▶ Source material:
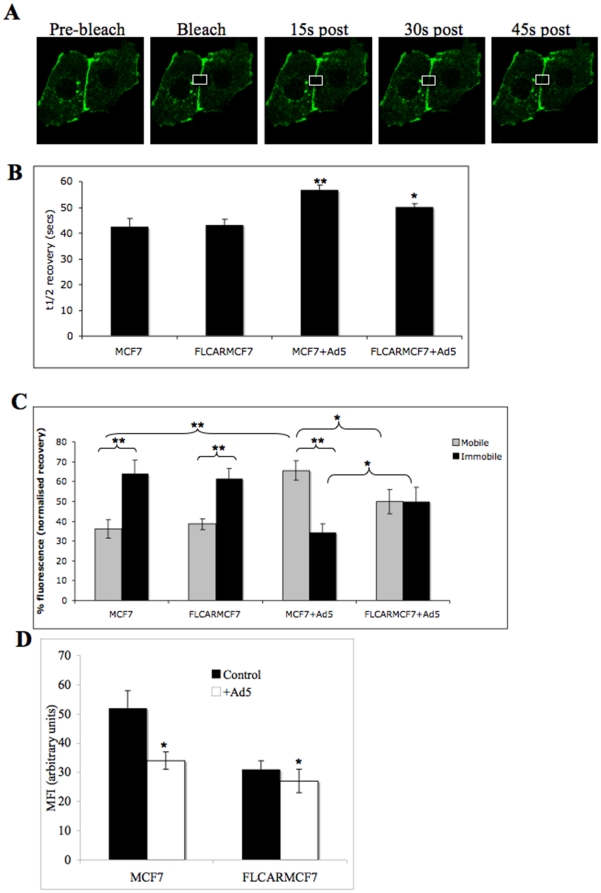
E-cadherin is more dynamic within junctions in the presence of Ad5eGFP.(A) Example images from a FRAP experiment on MCF7 cells expressing E-cadherin-GFP. MCF7 were transiently transfected with E-cadherin-GFP for 24 hours before being plated on glass bottomed imaging chambers. Images were captured, analysed and exported using NIS Elements AR software. An image was taken immediately after the bleach and one 5 seconds after that, and then images were taken every 15 seconds for 5 minutes. Images shown for pre-bleach, bleach (bleached region shown in white box) and the recovery of E-cadherin-GFP monitored at 15 s, 30 s and 45 s post-bleach. (B) The half-life (τ1/2) of E-cadherin recovery after photobleaching MCF7 and FLCARMCF7 cells in the absence or presence of Ad5eGFP (MCF7+Ad5 and FLCARMCF7+Ad5 respectively). E-cadherin recovery was defined from corrected intensity data fitted to a single exponential equation and calculated using the equation t
1/2 = ln 0.5/−τ. Data was pooled from >12 cells per condition over 4 independent experiments +/− SEM. Significance was determined by two-way anova. ** = p<0.001 compared to MCF7 cells no Ad5eGFP; * = p<0.05 compared to FLCARMCF7 no Ad5eGFP; * = p<0.05 compared to FLCARMCF7 with Ad5eGFP. (C) Mobile and immobile E-cadherin fractions in MCF7 and FLCARMCF7 cells in the absence or presence of Ad5eGFP (MCF7+Ad5 and FLCARMACF7+Ad5 respectively). Mobile and immobile fractions were defined as the percentage recovery at plateau (mobile) and remaining non-recovered fraction at this time (immobile fraction). Significance was determined by two-way anova. * * = P<0.001 * = P<0.05. (D) FACS analysis of cell surface E-cadherin levels on MCF7 and FLCARMCF7 cells without (black bars) or with Ad5eGFP (9000 VP/cell; white bars). MFI is shown pooled from 3 independent experiments +−/SEM. Significance was determined by a two-way anova. * = p<0.05 compared to MCF7 no Ad5eGFP levels.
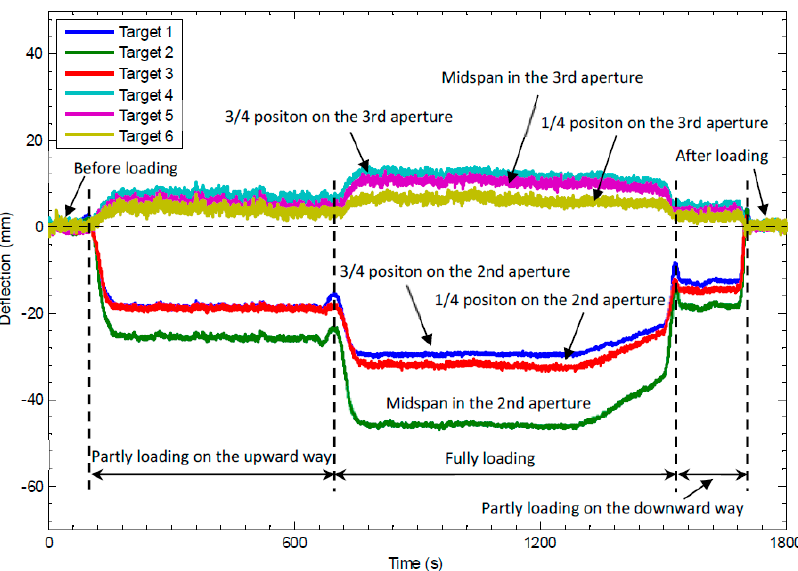
Figure 8. Measured deflection-time curves for the six targets.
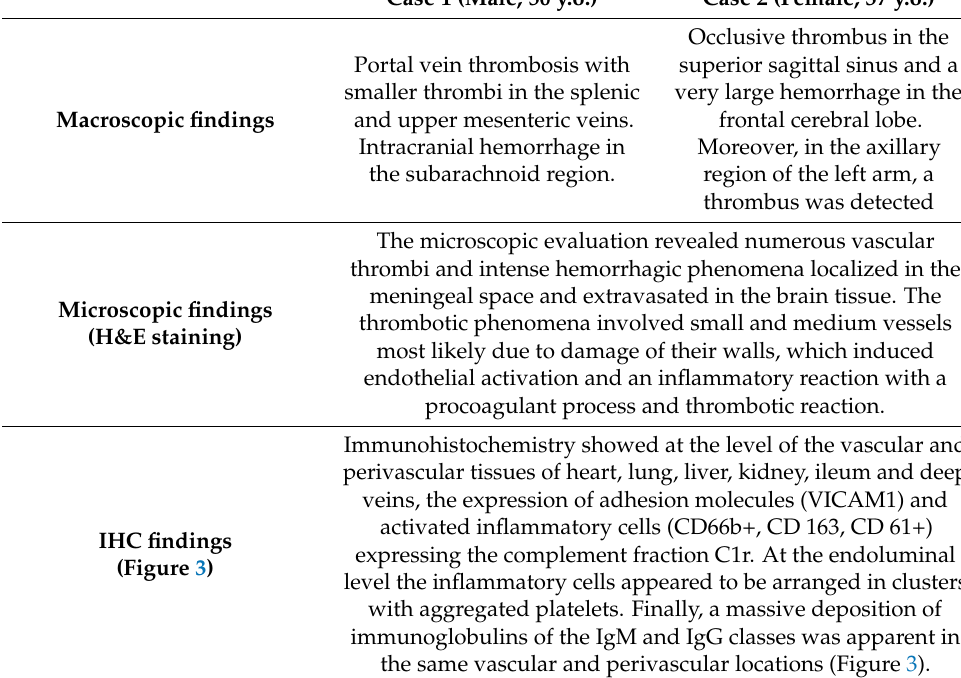
Figure 3. IHC in the exemplificative cases of VITT demonstrated the activation of the innate immunity and of the complement pathway at the level of vascular and perivascular tissues of the major organs. ( A ) lung stained for the complement fraction C1r (20 × ); ( B ) Cephalic vein with deep vein thrombosis stained for the complement fraction C4d (10 × ); ( C ) liver positive for CD 163 cells infiltrates (20 × ); ( D ) clusters of activated CD66 cells in the lung (20 × ). Table 3. Main findings of post-mortem examination. Case 1 (Male, 50 y.o.) Case 2 (Female, 37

▶ Problem details:
The copy should match each line above exactly and contain no images.

▶ Answer to the problem:
E-cadherin is more dynamic within junctions in the presence of Ad5eGFP.(A) Example images from a FRAP experiment on MCF7 cells expressing E-cadherin-GFP. MCF7 were transiently transfected with E-cadherin-GFP for 24 hours before being plated on glass bottomed imaging chambers. Images were captured, analysed and exported using NIS Elements AR software. An image was taken immediately after the bleach and one 5 seconds after that, and then images were taken every 15 seconds for 5 minutes. Images shown for pre-bleach, bleach (bleached region shown in white box) and the recovery of E-cadherin-GFP monitored at 15 s, 30 s and 45 s post-bleach. (B) The half-life (τ1/2) of E-cadherin recovery after photobleaching MCF7 and FLCARMCF7 cells in the absence or presence of Ad5eGFP (MCF7+Ad5 and FLCARMCF7+Ad5 respectively). E-cadherin recovery was defined from corrected intensity data fitted to a single exponential equation and calculated using the equation t
1/2 = ln 0.5/−τ. Data was pooled from >12 cells per condition over 4 independent experiments +/− SEM. Significance was determined by two-way anova. ** = p<0.001 compared to MCF7 cells no Ad5eGFP; * = p<0.05 compared to FLCARMCF7 no Ad5eGFP; * = p<0.05 compared to FLCARMCF7 with Ad5eGFP. (C) Mobile and immobile E-cadherin fractions in MCF7 and FLCARMCF7 cells in the absence or presence of Ad5eGFP (MCF7+Ad5 and FLCARMACF7+Ad5 respectively). Mobile and immobile fractions were defined as the percentage recovery at plateau (mobile) and remaining non-recovered fraction at this time (immobile fraction). Significance was determined by two-way anova. * * = P<0.001 * = P<0.05. (D) FACS analysis of cell surface E-cadherin levels on MCF7 and FLCARMCF7 cells without (black bars) or with Ad5eGFP (9000 VP/cell; white bars). MFI is shown pooled from 3 independent experiments +−/SEM. Significance was determined by a two-way anova. * = p<0.05 compared to MCF7 no Ad5eGFP levels.
Figure 8. Measured deflection-time curves for the six targets.
Figure 3. IHC in the exemplificative cases of VITT demonstrated the activation of the innate immunity and of the complement pathway at the level of vascular and perivascular tissues of the major organs. ( A ) lung stained for the complement fraction C1r (20 × ); ( B ) Cephalic vein with deep vein thrombosis stained for the complement fraction C4d (10 × ); ( C ) liver positive for CD 163 cells infiltrates (20 × ); ( D ) clusters of activated CD66 cells in the lung (20 × ). Table 3. Main findings of post-mortem examination. Case 1 (Male, 50 y.o.) Case 2 (Female, 37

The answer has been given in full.